Assignment –
Begin your copy at the line that contains "Outline the connected" and carry it on, exactly, to the last line of the material below.

Information supplied –
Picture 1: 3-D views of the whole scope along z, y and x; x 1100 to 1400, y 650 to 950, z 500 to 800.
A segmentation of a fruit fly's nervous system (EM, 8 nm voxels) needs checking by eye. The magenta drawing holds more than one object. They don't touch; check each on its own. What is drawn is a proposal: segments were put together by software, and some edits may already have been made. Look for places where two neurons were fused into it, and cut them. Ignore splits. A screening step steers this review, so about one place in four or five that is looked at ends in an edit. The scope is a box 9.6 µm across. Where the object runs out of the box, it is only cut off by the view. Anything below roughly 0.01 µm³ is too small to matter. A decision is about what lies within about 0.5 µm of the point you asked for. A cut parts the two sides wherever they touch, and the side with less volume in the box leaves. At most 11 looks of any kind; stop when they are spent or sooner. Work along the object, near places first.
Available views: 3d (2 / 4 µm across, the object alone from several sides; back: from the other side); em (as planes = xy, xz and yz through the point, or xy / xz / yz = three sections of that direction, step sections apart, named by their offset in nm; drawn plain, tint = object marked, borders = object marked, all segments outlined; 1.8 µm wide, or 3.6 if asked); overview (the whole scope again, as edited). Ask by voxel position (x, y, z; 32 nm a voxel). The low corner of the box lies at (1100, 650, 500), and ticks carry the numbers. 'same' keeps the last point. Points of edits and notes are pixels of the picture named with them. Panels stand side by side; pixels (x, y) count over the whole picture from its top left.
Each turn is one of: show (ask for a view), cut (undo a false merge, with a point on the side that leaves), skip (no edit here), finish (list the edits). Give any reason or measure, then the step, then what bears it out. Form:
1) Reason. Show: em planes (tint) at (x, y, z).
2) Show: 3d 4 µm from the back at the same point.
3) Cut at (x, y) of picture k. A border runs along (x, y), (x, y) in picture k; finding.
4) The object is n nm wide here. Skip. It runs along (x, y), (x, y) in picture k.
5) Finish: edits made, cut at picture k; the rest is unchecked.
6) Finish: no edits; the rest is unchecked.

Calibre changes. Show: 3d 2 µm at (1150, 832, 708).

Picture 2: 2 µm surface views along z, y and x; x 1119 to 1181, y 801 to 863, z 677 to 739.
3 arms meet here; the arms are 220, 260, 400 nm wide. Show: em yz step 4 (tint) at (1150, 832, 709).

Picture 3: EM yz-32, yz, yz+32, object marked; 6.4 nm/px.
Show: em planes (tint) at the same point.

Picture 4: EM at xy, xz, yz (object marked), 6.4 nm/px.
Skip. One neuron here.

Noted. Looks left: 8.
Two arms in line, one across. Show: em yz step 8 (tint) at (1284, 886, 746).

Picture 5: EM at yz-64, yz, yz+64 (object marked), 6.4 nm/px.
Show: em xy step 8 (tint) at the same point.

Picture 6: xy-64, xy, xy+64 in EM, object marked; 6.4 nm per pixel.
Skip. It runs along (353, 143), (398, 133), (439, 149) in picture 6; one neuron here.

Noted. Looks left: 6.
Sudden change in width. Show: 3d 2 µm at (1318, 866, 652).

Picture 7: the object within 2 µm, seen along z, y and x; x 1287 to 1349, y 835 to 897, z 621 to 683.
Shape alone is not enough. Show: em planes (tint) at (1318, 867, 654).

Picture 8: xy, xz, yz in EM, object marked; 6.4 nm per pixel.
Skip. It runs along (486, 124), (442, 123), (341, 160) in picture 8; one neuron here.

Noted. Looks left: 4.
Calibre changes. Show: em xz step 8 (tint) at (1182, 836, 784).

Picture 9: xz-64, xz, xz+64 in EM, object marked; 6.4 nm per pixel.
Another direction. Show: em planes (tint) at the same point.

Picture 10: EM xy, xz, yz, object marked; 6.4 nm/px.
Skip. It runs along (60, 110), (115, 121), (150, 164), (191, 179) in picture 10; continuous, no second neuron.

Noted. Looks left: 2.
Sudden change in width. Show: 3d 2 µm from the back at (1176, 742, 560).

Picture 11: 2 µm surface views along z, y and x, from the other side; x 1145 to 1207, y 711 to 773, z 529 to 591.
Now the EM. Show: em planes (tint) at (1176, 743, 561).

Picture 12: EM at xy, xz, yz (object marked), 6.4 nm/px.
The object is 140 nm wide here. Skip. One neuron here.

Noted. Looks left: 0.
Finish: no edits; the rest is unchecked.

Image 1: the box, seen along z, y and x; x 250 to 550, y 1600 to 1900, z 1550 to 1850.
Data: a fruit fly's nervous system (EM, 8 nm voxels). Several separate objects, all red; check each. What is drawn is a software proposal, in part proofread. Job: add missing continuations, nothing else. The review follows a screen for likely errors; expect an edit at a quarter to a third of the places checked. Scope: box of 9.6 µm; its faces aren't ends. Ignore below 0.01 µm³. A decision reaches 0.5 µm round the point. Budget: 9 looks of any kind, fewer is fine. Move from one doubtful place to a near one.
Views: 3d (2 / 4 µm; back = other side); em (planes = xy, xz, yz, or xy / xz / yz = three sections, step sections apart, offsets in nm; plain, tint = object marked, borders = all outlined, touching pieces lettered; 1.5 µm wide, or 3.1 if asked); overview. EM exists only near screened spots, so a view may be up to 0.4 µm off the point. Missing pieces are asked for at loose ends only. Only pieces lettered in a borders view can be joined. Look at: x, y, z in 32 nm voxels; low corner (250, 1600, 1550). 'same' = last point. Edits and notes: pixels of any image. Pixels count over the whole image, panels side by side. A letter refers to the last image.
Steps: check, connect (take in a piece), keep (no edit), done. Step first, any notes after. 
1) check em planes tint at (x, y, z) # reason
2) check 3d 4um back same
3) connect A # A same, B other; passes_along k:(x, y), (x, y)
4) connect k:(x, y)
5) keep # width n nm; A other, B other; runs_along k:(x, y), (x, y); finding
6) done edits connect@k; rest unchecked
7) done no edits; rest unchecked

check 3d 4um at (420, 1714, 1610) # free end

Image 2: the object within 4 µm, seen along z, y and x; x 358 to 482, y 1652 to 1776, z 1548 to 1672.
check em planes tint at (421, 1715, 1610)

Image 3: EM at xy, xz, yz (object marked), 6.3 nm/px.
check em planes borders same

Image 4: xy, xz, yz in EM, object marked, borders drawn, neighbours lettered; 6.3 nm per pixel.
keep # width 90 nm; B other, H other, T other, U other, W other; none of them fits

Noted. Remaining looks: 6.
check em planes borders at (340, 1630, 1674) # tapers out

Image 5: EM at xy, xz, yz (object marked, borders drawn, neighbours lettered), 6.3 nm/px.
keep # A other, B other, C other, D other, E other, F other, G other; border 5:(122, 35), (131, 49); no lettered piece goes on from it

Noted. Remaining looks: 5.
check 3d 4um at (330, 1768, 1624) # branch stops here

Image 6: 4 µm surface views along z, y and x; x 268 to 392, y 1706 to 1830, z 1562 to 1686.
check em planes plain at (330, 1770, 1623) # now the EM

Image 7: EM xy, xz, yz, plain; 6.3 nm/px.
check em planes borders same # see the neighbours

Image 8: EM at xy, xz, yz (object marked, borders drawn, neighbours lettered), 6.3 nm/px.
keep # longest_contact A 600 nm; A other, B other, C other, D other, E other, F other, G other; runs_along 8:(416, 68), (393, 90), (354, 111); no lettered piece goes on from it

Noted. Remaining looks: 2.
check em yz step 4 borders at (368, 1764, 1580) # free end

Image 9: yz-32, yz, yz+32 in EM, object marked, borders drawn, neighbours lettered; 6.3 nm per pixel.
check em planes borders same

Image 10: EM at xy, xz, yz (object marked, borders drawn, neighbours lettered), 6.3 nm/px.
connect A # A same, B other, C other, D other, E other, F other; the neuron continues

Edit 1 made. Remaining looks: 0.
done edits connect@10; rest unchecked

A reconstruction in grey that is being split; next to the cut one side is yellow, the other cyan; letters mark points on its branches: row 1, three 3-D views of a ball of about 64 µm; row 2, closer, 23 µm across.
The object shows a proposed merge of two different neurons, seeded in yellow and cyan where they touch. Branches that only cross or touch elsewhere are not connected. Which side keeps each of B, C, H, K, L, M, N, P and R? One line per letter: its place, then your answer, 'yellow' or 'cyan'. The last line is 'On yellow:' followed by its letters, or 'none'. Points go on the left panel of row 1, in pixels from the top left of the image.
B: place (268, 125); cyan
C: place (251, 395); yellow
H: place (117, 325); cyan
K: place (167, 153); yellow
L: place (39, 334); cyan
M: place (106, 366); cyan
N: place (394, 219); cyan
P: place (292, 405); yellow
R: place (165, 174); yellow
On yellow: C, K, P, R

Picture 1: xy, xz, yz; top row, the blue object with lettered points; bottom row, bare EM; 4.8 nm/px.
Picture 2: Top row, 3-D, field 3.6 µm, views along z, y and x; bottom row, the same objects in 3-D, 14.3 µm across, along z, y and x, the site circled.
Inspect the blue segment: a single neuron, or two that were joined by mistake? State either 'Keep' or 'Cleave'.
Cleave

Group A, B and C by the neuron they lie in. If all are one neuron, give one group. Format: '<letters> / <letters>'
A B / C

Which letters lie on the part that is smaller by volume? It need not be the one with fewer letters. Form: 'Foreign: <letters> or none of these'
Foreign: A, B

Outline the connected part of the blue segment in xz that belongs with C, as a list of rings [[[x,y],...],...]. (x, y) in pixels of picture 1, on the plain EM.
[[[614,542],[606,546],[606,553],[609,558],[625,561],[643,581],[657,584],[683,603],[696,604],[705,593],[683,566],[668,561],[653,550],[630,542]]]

Solution below –
Outline the connected part of the blue segment in xz that belongs with C, as a list of rings [[[x,y],...],...]. (x, y) in pixels of picture 1, on the plain EM.
[[[614,542],[606,546],[606,553],[609,558],[625,561],[643,581],[657,584],[683,603],[696,604],[705,593],[683,566],[668,561],[653,550],[630,542]]]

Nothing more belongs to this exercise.